> [PROVIDED DATA]:
┄┄┄┄┄┄┄┄┄┄

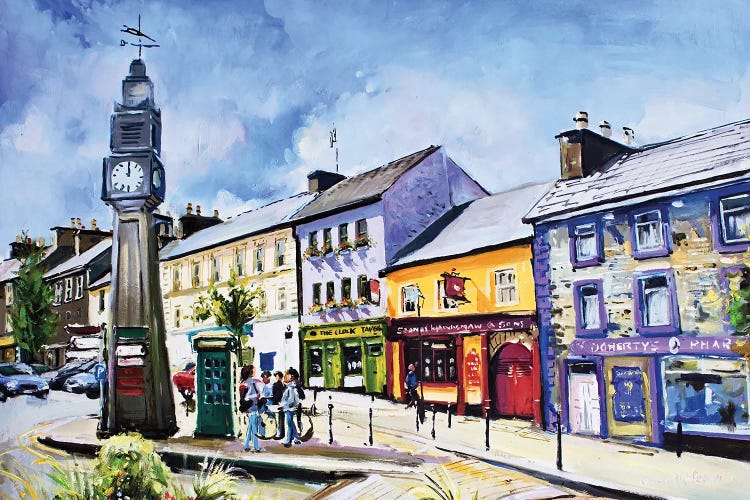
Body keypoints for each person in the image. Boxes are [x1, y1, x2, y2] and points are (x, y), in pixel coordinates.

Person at [240, 365, 265, 452]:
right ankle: (256, 447)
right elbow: (257, 393)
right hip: (252, 408)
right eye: (254, 370)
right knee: (254, 429)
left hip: (250, 408)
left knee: (250, 427)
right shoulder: (251, 383)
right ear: (251, 372)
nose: (255, 371)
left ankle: (246, 445)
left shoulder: (246, 383)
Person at [280, 368, 301, 448]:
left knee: (289, 424)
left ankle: (288, 441)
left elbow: (295, 400)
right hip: (288, 408)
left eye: (287, 376)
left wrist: (286, 405)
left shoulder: (291, 388)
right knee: (291, 423)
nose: (285, 377)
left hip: (289, 408)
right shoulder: (289, 387)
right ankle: (295, 438)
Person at [272, 370, 285, 439]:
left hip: (277, 403)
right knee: (281, 419)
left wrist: (273, 400)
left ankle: (279, 434)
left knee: (278, 419)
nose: (276, 377)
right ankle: (281, 434)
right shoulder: (283, 385)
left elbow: (276, 396)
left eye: (276, 376)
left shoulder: (276, 384)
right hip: (282, 403)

┄┄┄┄┄┄┄┄┄┄

> [PROBLEM DETAILS]:
Select every line in the records above that contains the word "shoulder".

> [REPLY]:
right shoulder: (251, 383)
left shoulder: (246, 383)
left shoulder: (291, 388)
right shoulder: (289, 387)
right shoulder: (283, 385)
left shoulder: (276, 384)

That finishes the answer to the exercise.